SURF | Learning to Fail

I have had a wetsuit hanging in my closet for over five years.  I am talking tags on, never worn, navy blue and pink. Finally this month, the wetsuit hit the water and I paddled my heart out and I tried on surfing. It was a Friday, the skies were ridiculously blue, as they are 97% of the time in the Summer afternoon in Southern California. My friend rolled up with her Jetta wagon packed with the boards on top. I was immediately nervous and excited all at the same time, as I often am when trying something new. Will I be good enough, will I get up on the board, will I fail, will I be embarrassed, what if I hurt myself, maybe I will be awesome, oh who am I kidding, I hear it is really hard.... all the stories.  It is so crazy our minds and the ability to run in a doubting direction.

So we are driving out to Malibu to a beach called SurfRiders. Obviously.  And upon arrival, I actually try my wetsuit on for the first time.  Thankfully, it fit. That's right, I had never even tried the damn thing on. I grabbed my foam board off the roof and clumsily carried it to the shore. My friend, Kir was teaching me the ways of the waves and had let me know that this place was pretty localized.  Which means, people can get a big aggressive about their waves, their spot, their surf.  I think to myself, "Okay, shit".

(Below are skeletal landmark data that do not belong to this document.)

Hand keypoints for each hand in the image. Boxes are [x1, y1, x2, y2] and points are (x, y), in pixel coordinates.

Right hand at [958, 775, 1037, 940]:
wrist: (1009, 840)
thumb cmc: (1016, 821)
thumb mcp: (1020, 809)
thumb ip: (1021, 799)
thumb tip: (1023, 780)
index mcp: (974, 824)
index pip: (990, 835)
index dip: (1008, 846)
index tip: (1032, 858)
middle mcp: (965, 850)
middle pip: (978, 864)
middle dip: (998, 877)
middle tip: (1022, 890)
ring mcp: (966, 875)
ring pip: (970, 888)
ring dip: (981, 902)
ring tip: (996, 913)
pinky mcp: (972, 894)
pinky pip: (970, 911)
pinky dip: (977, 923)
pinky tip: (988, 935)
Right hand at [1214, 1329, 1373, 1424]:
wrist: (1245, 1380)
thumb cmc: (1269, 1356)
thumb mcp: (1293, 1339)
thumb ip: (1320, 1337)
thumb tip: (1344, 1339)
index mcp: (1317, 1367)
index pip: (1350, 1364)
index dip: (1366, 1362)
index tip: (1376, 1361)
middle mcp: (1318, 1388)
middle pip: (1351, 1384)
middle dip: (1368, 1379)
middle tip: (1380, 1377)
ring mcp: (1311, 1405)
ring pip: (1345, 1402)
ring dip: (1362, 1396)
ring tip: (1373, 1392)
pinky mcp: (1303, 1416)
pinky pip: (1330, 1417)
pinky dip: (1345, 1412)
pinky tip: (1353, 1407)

As we near the sand, I note there are already quite a few surfers in the water catching the "gutless waves", or the tiny waves I was going to learn on. And just like that before I could even overthink it, my friend glided right in the water and I followed and there we go out to sea. Paddling out, and paddling, and paddling.  First off, holy arm work out. Note: I had to take quite a few breathers.

We arrive out with the surfers and she does some mingling and asking about waves. We sit on our boards, which is quite the balancing act in itself for a first timer, and we watch. I see quite a few bumps in the water and seasoned vets get on them and ride them in. Kir grabs one and I try to paddle for it with a first failed attempt, as I see her ride it. Like a pro.

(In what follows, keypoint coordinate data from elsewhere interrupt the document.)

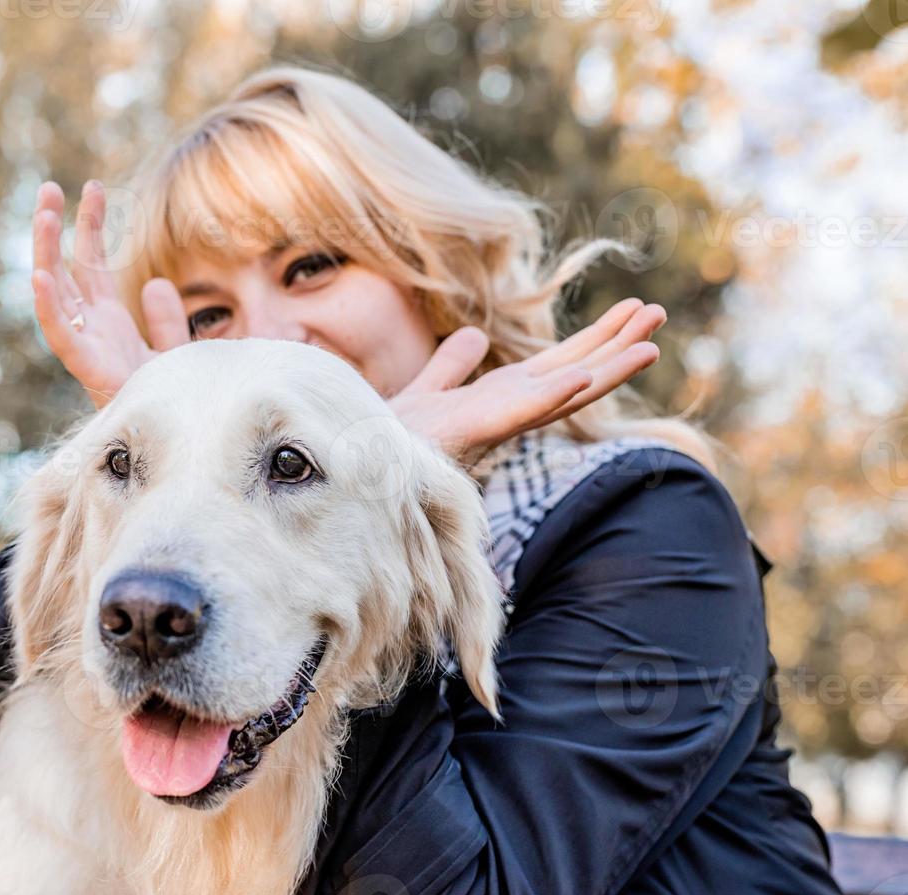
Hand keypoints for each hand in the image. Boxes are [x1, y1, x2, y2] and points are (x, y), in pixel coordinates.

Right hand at [30, 180, 188, 408]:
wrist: (180, 444)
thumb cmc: (173, 405)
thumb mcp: (174, 355)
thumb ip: (166, 322)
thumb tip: (157, 285)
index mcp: (108, 326)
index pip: (91, 268)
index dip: (89, 228)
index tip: (91, 189)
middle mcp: (92, 334)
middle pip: (65, 272)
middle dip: (56, 230)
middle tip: (49, 187)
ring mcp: (88, 349)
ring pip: (57, 295)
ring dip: (47, 255)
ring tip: (45, 214)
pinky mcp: (90, 370)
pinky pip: (63, 337)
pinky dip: (49, 308)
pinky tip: (40, 275)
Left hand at [388, 299, 666, 466]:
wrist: (351, 466)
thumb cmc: (385, 440)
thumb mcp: (424, 392)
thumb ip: (451, 367)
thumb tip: (474, 337)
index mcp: (494, 403)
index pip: (557, 369)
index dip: (594, 342)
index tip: (633, 313)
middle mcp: (500, 417)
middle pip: (572, 376)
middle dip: (614, 346)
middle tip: (659, 313)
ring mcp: (489, 428)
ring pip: (559, 396)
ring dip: (605, 372)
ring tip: (651, 345)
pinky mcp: (468, 436)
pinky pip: (515, 415)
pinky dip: (550, 398)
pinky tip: (583, 378)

After a few more (failed) attempts, I immediately catch myself turtling into my beginner's shell. I become an observer on my foam board for a moment, allowing everyone to catch the waves and almost backing away because I think I am not good, or because I am new, or because I fall. This fear takes over that I don't belong and I am in the way of all the 'locals'. We are talking a few attempts that I fail and I am hands-in-the-air-done-for in a matter of seconds.  Don't mind me, the new girl over here slowly gliding out of wave riding potential. I'll just float over here.

I take a pause to get out of my head and I look around at the mountains overlooking the sea, I take in how magic and different the environment is when sitting on a foam board in the ocean versus that of sitting in front of my computer or even on solid ground, for that matter. And that I actually like being out here.  And in that moment, I remind myself that I am not going to learn by sitting back and watching. I have to get out there and try again, feel the waves in my body and go for it, even if I fail (again and again).

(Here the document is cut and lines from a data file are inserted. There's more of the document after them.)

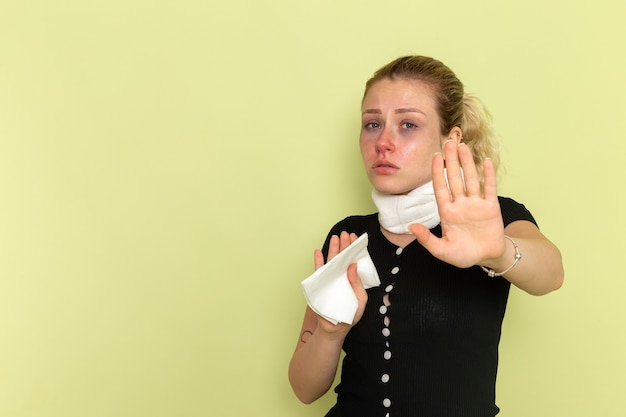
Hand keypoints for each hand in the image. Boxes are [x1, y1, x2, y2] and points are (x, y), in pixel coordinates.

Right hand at [312, 231, 367, 334]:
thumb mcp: (360, 299)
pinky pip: (318, 272)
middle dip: (344, 245)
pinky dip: (318, 262)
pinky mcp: (320, 285)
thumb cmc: (350, 315)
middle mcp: (341, 277)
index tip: (354, 238)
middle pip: (342, 258)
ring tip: (335, 238)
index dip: (353, 249)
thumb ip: (357, 283)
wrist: (336, 328)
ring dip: (332, 250)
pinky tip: (319, 252)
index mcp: (351, 279)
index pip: (353, 260)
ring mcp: (330, 280)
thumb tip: (353, 266)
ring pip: (331, 262)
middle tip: (345, 234)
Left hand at [409, 140, 506, 267]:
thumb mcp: (441, 251)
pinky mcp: (491, 207)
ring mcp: (476, 204)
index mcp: (447, 212)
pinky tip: (485, 161)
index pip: (440, 188)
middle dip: (451, 161)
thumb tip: (411, 228)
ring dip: (467, 163)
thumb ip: (427, 240)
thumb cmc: (462, 254)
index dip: (437, 172)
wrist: (486, 258)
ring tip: (462, 146)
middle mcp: (460, 204)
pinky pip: (489, 188)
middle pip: (454, 178)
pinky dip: (487, 175)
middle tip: (448, 142)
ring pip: (470, 179)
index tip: (434, 157)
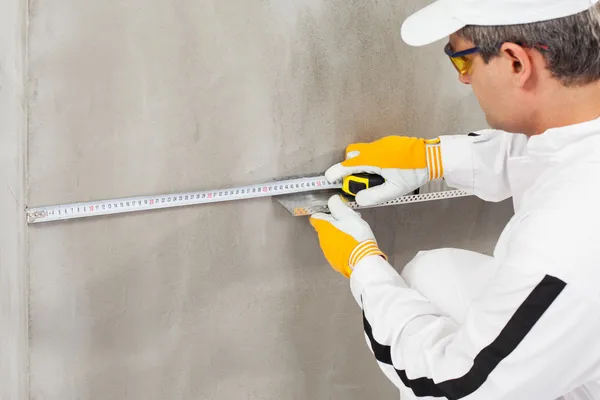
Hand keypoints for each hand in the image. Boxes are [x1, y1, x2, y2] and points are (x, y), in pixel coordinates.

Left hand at [309, 195, 385, 277]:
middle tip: (349, 221)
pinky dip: (344, 246)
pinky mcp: (335, 261)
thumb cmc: (355, 237)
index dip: (324, 213)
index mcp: (323, 227)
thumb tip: (332, 199)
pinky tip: (354, 244)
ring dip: (340, 234)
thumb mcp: (347, 215)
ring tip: (354, 233)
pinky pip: (337, 250)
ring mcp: (328, 252)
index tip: (333, 211)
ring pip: (332, 239)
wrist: (362, 260)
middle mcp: (322, 240)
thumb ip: (337, 205)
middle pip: (325, 228)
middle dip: (336, 224)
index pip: (315, 217)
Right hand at [325, 136, 442, 205]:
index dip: (337, 172)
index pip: (349, 165)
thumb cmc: (415, 172)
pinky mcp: (390, 142)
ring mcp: (382, 143)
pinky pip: (374, 150)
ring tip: (376, 177)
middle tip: (359, 181)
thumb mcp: (395, 189)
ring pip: (363, 152)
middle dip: (350, 167)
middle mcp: (375, 148)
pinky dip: (373, 160)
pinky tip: (386, 170)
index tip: (329, 178)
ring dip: (363, 164)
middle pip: (352, 155)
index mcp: (374, 159)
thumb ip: (374, 196)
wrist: (434, 156)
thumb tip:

And so, I paddle in closer to the break and get my mind right.

From then on, I try for every wave that seems right. I listen to Kir's directions and I pull back when another surfer is already on the wave. I fall of my board again and again. I stand up to my knees versus my feet one time. I don't paddle enough another time.  And I am learning, out there with all those locals. Because hey, about thirty minutes have passed and I actually realize I am local, too.

Did I catch a wave that day, no.  Did I rock the shit of being a beginner, oh yes.

As I paddle in, exhausted and excited all the same time, I feel really proud of myself. Proud of myself that I tried something so uncomfortable, so humbling, so adventurous and new. Proud that I chose to learn to fail versus turtle back. My navy blue and pink wetsuit glistens as I pull it down to my hips and walk back to the car to pack up.  It feels right on my body, like it had been waiting all five years in my closet just to meet its purpose.  And to be honest, I feel right in my body.  This whole wetsuit+surfboard look is pretty badass, if I do say so myself.

Already wondering how I am going to get back out next week and the week after and the week after that, I wonder how it will feel to ride my first wave all the way in. One day. One day.

Give yourself the gift of the moments to be a beginner. Learn to fail and go for that wave, and the next one and the next one.